#### INSTRUCTIONS TO FOLLOW
Render every line of the material below as a JSON list of strings, with one string per line and any blank lines omitted.

+++ RECORD EXCERPTS

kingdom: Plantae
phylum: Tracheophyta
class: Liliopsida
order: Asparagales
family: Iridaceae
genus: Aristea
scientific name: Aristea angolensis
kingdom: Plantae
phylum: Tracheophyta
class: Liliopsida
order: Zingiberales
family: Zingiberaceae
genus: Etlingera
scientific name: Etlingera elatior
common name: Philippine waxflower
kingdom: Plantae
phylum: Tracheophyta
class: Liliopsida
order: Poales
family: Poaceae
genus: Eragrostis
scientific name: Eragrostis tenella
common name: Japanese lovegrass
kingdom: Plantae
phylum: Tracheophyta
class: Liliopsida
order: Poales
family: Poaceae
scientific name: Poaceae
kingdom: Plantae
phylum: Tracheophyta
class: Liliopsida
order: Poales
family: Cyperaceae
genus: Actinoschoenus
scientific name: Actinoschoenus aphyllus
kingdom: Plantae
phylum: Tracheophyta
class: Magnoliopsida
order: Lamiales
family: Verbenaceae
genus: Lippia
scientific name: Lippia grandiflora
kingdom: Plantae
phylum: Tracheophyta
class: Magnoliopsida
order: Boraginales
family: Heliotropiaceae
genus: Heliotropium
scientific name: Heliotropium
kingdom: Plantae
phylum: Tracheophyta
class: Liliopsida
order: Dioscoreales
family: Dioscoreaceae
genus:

++++++

#### THE RESPONSE
[
  "kingdom: Plantae",
  "phylum: Tracheophyta",
  "class: Liliopsida",
  "order: Asparagales",
  "family: Iridaceae",
  "genus: Aristea",
  "scientific name: Aristea angolensis",
  "kingdom: Plantae",
  "phylum: Tracheophyta",
  "class: Liliopsida",
  "order: Zingiberales",
  "family: Zingiberaceae",
  "genus: Etlingera",
  "scientific name: Etlingera elatior",
  "common name: Philippine waxflower",
  "kingdom: Plantae",
  "phylum: Tracheophyta",
  "class: Liliopsida",
  "order: Poales",
  "family: Poaceae",
  "genus: Eragrostis",
  "scientific name: Eragrostis tenella",
  "common name: Japanese lovegrass",
  "kingdom: Plantae",
  "phylum: Tracheophyta",
  "class: Liliopsida",
  "order: Poales",
  "family: Poaceae",
  "scientific name: Poaceae",
  "kingdom: Plantae",
  "phylum: Tracheophyta",
  "class: Liliopsida",
  "order: Poales",
  "family: Cyperaceae",
  "genus: Actinoschoenus",
  "scientific name: Actinoschoenus aphyllus",
  "kingdom: Plantae",
  "phylum: Tracheophyta",
  "class: Magnoliopsida",
  "order: Lamiales",
  "family: Verbenaceae",
  "genus: Lippia",
  "scientific name: Lippia grandiflora",
  "kingdom: Plantae",
  "phylum: Tracheophyta",
  "class: Magnoliopsida",
  "order: Boraginales",
  "family: Heliotropiaceae",
  "genus: Heliotropium",
  "scientific name: Heliotropium",
  "kingdom: Plantae",
  "phylum: Tracheophyta",
  "class: Liliopsida",
  "order: Dioscoreales",
  "family: Dioscoreaceae",
  "genus:"
]